**YOUR OBJECTIVE:** Copy the lines below character for character, leaving out the pictures.

(DATA SHOWN)

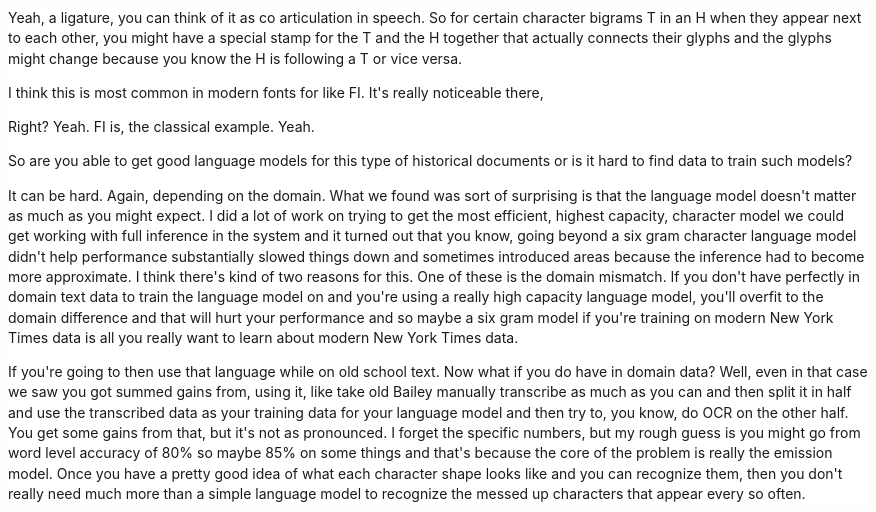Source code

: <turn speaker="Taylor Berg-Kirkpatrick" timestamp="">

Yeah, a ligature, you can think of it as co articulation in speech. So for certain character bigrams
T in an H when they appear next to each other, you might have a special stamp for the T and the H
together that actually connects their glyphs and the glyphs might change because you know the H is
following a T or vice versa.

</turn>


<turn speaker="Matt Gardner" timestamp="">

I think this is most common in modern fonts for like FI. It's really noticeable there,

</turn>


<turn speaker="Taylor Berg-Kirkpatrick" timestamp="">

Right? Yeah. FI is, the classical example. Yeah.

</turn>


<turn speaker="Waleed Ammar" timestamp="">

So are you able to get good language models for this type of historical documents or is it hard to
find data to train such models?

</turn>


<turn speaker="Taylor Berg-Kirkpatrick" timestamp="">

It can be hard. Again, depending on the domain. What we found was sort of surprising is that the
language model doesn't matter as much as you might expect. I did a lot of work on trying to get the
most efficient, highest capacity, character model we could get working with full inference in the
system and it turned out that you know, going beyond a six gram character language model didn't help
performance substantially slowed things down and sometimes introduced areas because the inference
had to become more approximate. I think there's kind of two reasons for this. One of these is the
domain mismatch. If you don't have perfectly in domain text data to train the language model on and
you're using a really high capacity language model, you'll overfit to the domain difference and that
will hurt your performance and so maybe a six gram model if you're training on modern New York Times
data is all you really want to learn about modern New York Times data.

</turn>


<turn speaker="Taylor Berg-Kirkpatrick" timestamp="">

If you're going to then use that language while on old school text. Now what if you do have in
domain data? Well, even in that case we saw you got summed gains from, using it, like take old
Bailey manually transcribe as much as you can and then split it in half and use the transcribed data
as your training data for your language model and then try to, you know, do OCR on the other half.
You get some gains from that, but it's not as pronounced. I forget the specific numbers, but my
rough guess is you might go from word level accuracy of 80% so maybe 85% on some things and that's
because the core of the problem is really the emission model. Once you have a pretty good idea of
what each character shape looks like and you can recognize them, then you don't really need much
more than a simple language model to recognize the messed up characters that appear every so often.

(End DATA SHOWN)

**REPLY TO THE TASK:**
Source code

: <turn speaker="Taylor Berg-Kirkpatrick" timestamp="">

Yeah, a ligature, you can think of it as co articulation in speech. So for certain character bigrams
T in an H when they appear next to each other, you might have a special stamp for the T and the H
together that actually connects their glyphs and the glyphs might change because you know the H is
following a T or vice versa.

</turn>


<turn speaker="Matt Gardner" timestamp="">

I think this is most common in modern fonts for like FI. It's really noticeable there,

</turn>


<turn speaker="Taylor Berg-Kirkpatrick" timestamp="">

Right? Yeah. FI is, the classical example. Yeah.

</turn>


<turn speaker="Waleed Ammar" timestamp="">

So are you able to get good language models for this type of historical documents or is it hard to
find data to train such models?

</turn>


<turn speaker="Taylor Berg-Kirkpatrick" timestamp="">

It can be hard. Again, depending on the domain. What we found was sort of surprising is that the
language model doesn't matter as much as you might expect. I did a lot of work on trying to get the
most efficient, highest capacity, character model we could get working with full inference in the
system and it turned out that you know, going beyond a six gram character language model didn't help
performance substantially slowed things down and sometimes introduced areas because the inference
had to become more approximate. I think there's kind of two reasons for this. One of these is the
domain mismatch. If you don't have perfectly in domain text data to train the language model on and
you're using a really high capacity language model, you'll overfit to the domain difference and that
will hurt your performance and so maybe a six gram model if you're training on modern New York Times
data is all you really want to learn about modern New York Times data.

</turn>


<turn speaker="Taylor Berg-Kirkpatrick" timestamp="">

If you're going to then use that language while on old school text. Now what if you do have in
domain data? Well, even in that case we saw you got summed gains from, using it, like take old
Bailey manually transcribe as much as you can and then split it in half and use the transcribed data
as your training data for your language model and then try to, you know, do OCR on the other half.
You get some gains from that, but it's not as pronounced. I forget the specific numbers, but my
rough guess is you might go from word level accuracy of 80% so maybe 85% on some things and that's
because the core of the problem is really the emission model. Once you have a pretty good idea of
what each character shape looks like and you can recognize them, then you don't really need much
more than a simple language model to recognize the messed up characters that appear every so often.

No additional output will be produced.